Key Points
- A new AI system can produce synthesized knowledge; FutureHouse’s AI tool created accurate Wikipedia-style summaries for 17,000 human genes.
- AI tools help with narrative reviews but fall short of the rigor needed for systematic reviews.
- Specialized AI tools aid in research synthesis but are limited to open-access sources. Challenges in full-text access AI systems struggle with high costs.
- AI-driven reviews risk reducing rigor, potentially impacting literature quality. Non-profit-backed AI systems could balance quality and accessibility.
When neurobiologist Sam Rodriques was a graduate student, he observed a scientific limitation: even if all knowledge to understand complex systems like cells or the brain was available, humans might struggle to synthesize it comprehensively. Five years later, Rodriques and his team at FutureHouse, a U.S. AI start-up, may have a solution. In September, they announced a new AI system capable of producing synthesized knowledge about scientific topics more accurately than traditional Wikipedia entries. Within minutes, they generated summaries for approximately 17,000 human genes, most lacking prior detailed entries.
Rodriques isn’t alone in turning to AI for scientific synthesis. Scholars have been working to streamline the synthesis of scientific literature for decades, often finding traditional review processes lengthy, labor-intensive, and outdated upon completion. The rise of large language models (LLMs) like ChatGPT is sparking fresh excitement for accelerating research review processes.
While AI-powered science search engines now offer substantial aid in narrative literature reviews by finding, sorting, and summarizing publications, they fall short of fully automating systematic reviews. These reviews require strict procedural standards for rigor and reliability, making complete automation challenging. Paul Glasziou, an expert in evidence-based reviews, believes AI can aid in parts of the process. However, it may take decades for these tools to handle systematic reviews independently.
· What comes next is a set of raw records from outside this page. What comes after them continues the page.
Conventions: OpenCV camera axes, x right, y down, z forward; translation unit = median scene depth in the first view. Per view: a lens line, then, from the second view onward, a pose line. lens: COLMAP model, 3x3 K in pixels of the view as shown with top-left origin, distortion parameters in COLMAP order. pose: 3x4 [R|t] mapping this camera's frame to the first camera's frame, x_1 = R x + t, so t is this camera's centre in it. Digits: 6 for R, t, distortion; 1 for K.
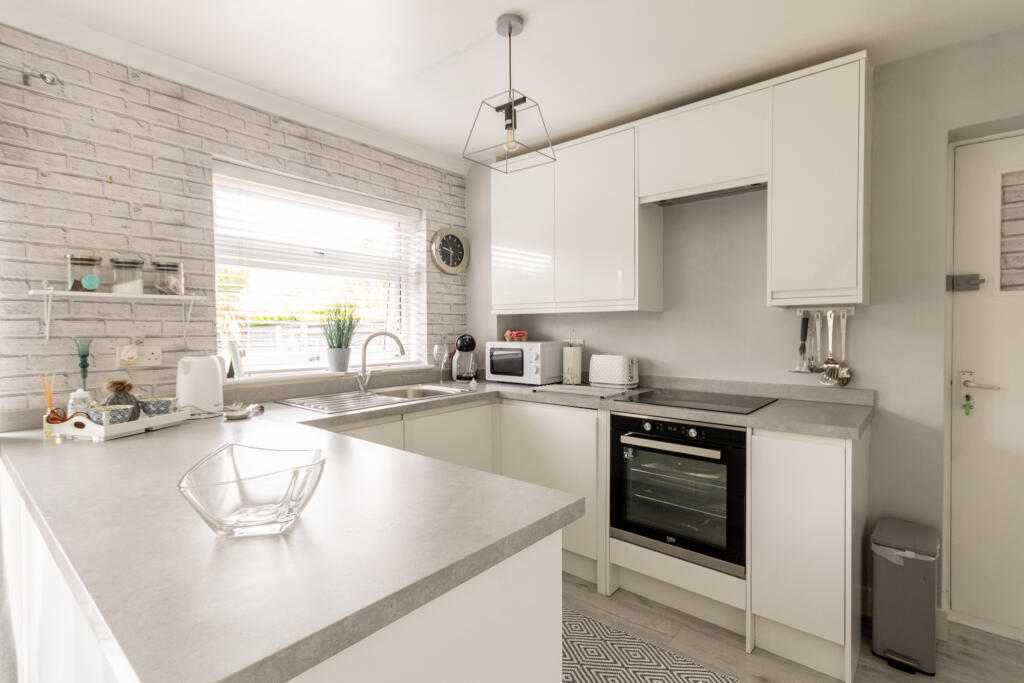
lens RADIAL K [[487.4, 0, 513.1], [0, 487.4, 337.1], [0, 0, 1]] dist [-0.000050, 0.000094]
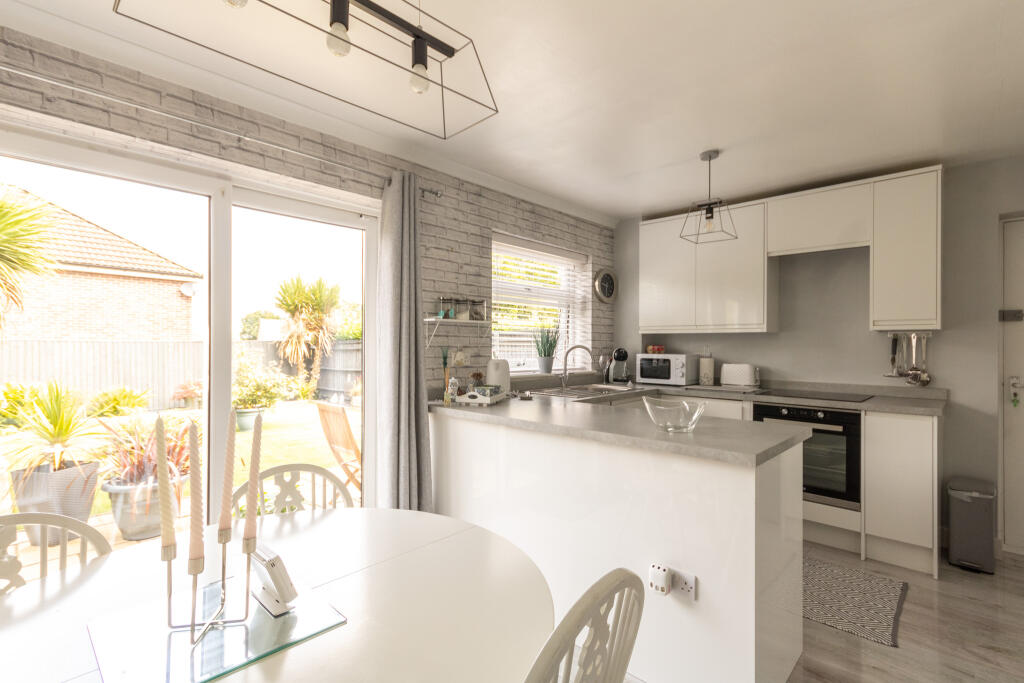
lens RADIAL K [[484.8, 0, 512.0], [0, 484.8, 341.5], [0, 0, 1]] dist [0.000065, -0.000155]
pose [[0.998107, 0.010264, -0.060635, -0.467770], [-0.011656, 0.999676, -0.022643, 0.015080], [0.060383, 0.023307, 0.997903, -0.523719]]
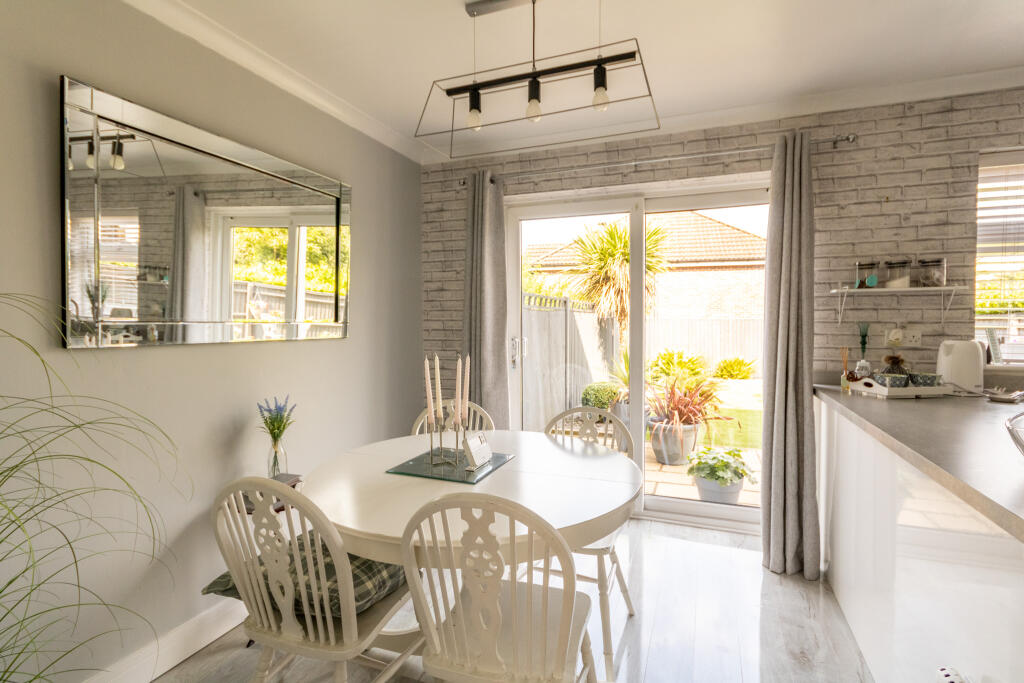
lens RADIAL K [[472.5, 0, 530.7], [0, 472.5, 340.0], [0, 0, 1]] dist [0.000716, 0.000097]
pose [[0.333655, 0.043317, -0.941699, 0.041619], [-0.015891, 0.999060, 0.040325, 0.009609], [0.942561, 0.001509, 0.334030, -0.263330]]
AI-powered systems like FutureHouse’s PaperQA2 go further, attempting full-text searches across academic databases. This approach has produced promising results: a panel of scientists found fewer reasoning errors in AI-generated gene summaries than in human-written Wikipedia entries. However, as Rodriques acknowledges, comprehensive searches are computationally demanding and expensive.
More specialized tools, like Consensus and Elicit, are helping researchers conduct systematic reviews by identifying relevant studies and extracting insights. However, these systems are limited by access to open-access sources, leaving much of the paywalled scientific literature untouched. While these tools provide useful summaries, experts agree they lack the rigor for systematic reviews.
AI’s expansion into scientific synthesis also raises concerns about accuracy and reliability. As James Thomas of University College London warns, hasty AI-driven reviews could jeopardize the quality of scientific literature. Still, supporters believe AI could enhance quality by flagging low-quality studies and speeding up rigorous reviews. Rodriques and colleagues are optimistic that non-profit-backed AI systems could democratize scientific knowledge while maintaining high standards, as exemplified by recent UK funding into AI-based synthesis tools.